▶ [What is needed]: Locate every line in the records that contains the string "dist" and copy each one out in full.

▶ [Material provided]:
■ ■ ■

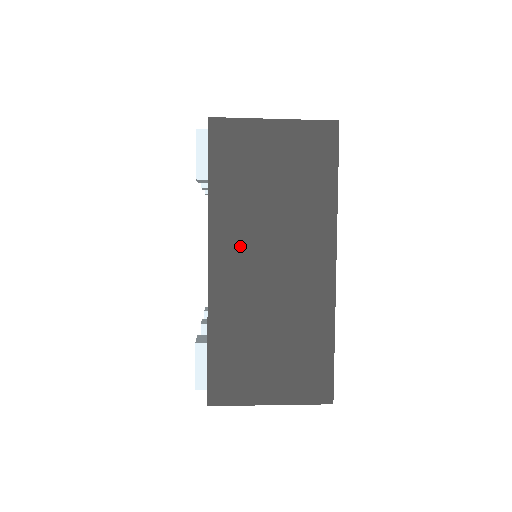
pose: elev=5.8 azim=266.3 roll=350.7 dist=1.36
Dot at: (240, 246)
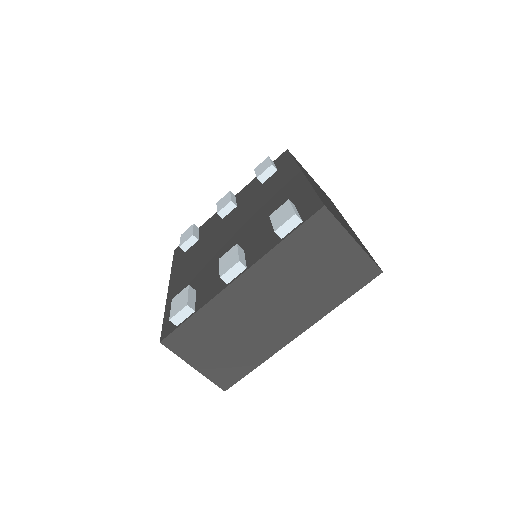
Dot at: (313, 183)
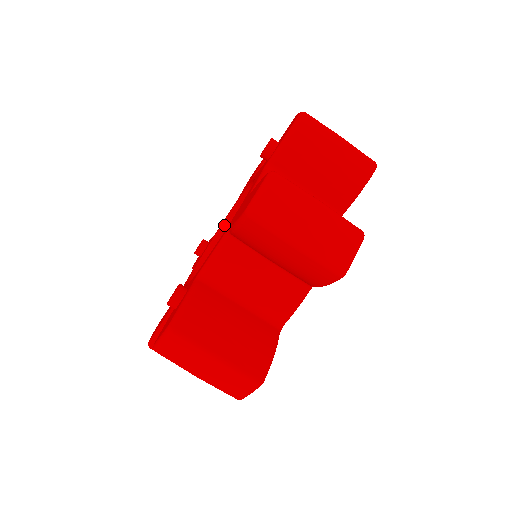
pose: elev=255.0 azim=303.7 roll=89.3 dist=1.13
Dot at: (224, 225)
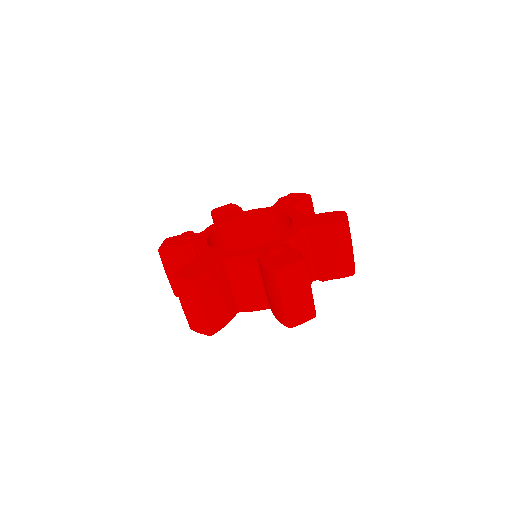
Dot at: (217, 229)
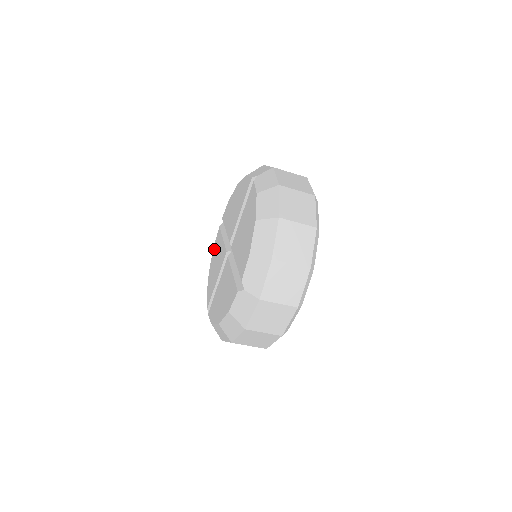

■ ■ ■

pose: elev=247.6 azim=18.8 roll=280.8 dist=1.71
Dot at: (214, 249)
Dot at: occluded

■ ■ ■

▶ [Problem solution]:
pose: elev=5.8 azim=266.3 roll=350.7 dist=1.36
pose: elev=255.0 azim=303.7 roll=89.3 dist=1.13
pose: elev=247.6 azim=18.8 roll=280.8 dist=1.71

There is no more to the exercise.